## Line Chart: % Problems Solved vs. Training Solutions
### Overview
A line chart comparing three methods (SC, ORM, SHEPHERD) across varying numbers of training solutions (10k to 160k) in terms of "% Problems Solved (Best-of-256)".
### Components/Axes
- **X-axis**: "Number of training solutions" (10k, 20k, 40k, 80k, 160k).
- **Y-axis**: "% Problems Solved (Best-of-256)" (88% to 94%, with axis labels up to 92%).
- **Legend**:
- **SC**: Red line (flat at 88%).
- **ORM**: Blue line (peaks at 92% at 20k, dips to ~91% at 80k, rises to 92% at 160k).
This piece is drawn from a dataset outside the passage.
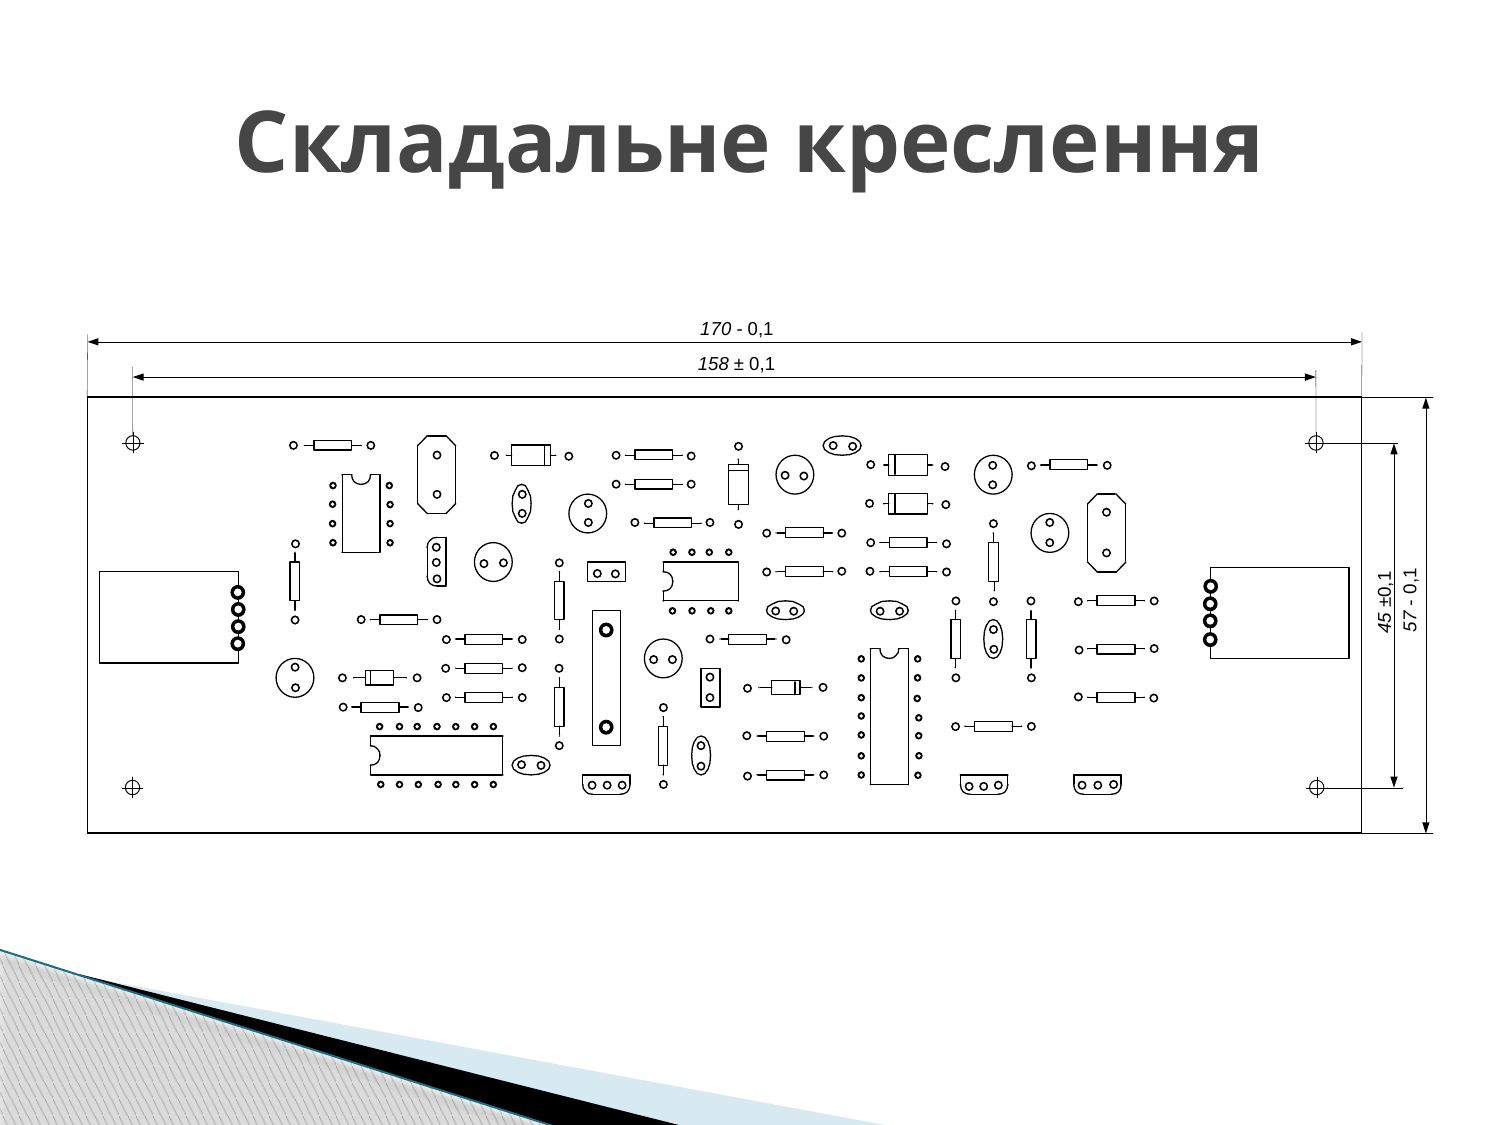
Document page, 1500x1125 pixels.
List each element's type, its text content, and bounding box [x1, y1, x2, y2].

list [84, 314, 1436, 836]
title Складальне креслення [75, 45, 1425, 233]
- **SHEPHERD**: Green line (rises from 90% at 10k to 94% at 160k).
- **Legend Position**: Bottom-right corner.
### Detailed Analysis
- **SC**: Flat line at 88% across all training solutions.
- **ORM**:
- Starts at 86% (10k), jumps to 92% (20k), remains stable (~92%) at 40k and 160k, dips to ~91% at 80k.
- **SHEPHERD**:
- Starts at 90% (10k), increases steadily to 94% (160k).
### Key Observations
- SHEPHERD consistently outperforms SC and ORM as training solutions increase.
- ORM shows volatility (e.g., dip at 80k) but generally matches SHEPHERD’s performance at higher training volumes.
- SC remains stagnant regardless of training scale.
- SHEPHERD’s y-axis value (94%) exceeds the labeled axis maximum (92%), suggesting a potential axis truncation or data anomaly.
## Bar Chart: Method Scores
### Overview
A bar chart comparing three methods (Greedy, ORM, SHEPHERD) by "Score" (30–70).
### Components/Axes
- **X-axis**: Methods (Greedy, ORM, SHEPHERD).
- **Y-axis**: "Score" (30–70).
- **Legend**:
- **Greedy**: Light blue bar (46.0).
- **ORM**: Dark blue bar (54.0).
- **SHEPHERD**: Green bar (63.0).
- **Legend Position**: Top-right corner.
### Detailed Analysis
- **Greedy**: Lowest score (46.0).
- **ORM**: Mid-range score (54.0).
- **SHEPHERD**: Highest score (63.0).
### Key Observations
- SHEPHERD dominates in both charts, outperforming ORM and Greedy by significant margins.
- ORM’s score (54.0) aligns with its line chart performance (~91–92% problem-solving).
- Greedy’s low score (46.0) contrasts with its line chart baseline (88%), indicating a different evaluation metric.
## Interpretation
1. **Performance Trends**:
- SHEPHERD demonstrates superior scalability and efficiency, achieving higher problem-solving rates and scores across all training scales.
- ORM’s volatility (e.g., dip at 80k) suggests potential instability or sensitivity to training data size.
- SC’s flat performance implies it is either capped or ineffective at leveraging additional training data.
2. **Method Comparison**:
- SHEPHERD’s consistent dominance in both charts highlights its robustness, possibly due to advanced optimization or algorithmic design.
- The bar chart’s "Score" metric (likely a composite or alternative evaluation) reinforces SHEPHERD’s superiority, even when compared to simpler methods like Greedy.
3. **Anomalies**:
- SHEPHERD’s y-axis value (94%) exceeding the labeled maximum (92%) warrants investigation—potential axis mislabeling or data outlier.
- ORM’s dip at 80k training solutions may indicate a temporary degradation or overfitting.
4. **Implications**:
- SHEPHERD is the most reliable method for scaling with training data.
- SC’s stagnation suggests it may not be suitable for dynamic or large-scale problem-solving tasks.
- The bar chart’s "Score" metric could reflect real-world applicability, where SHEPHERD’s higher score translates to practical advantages.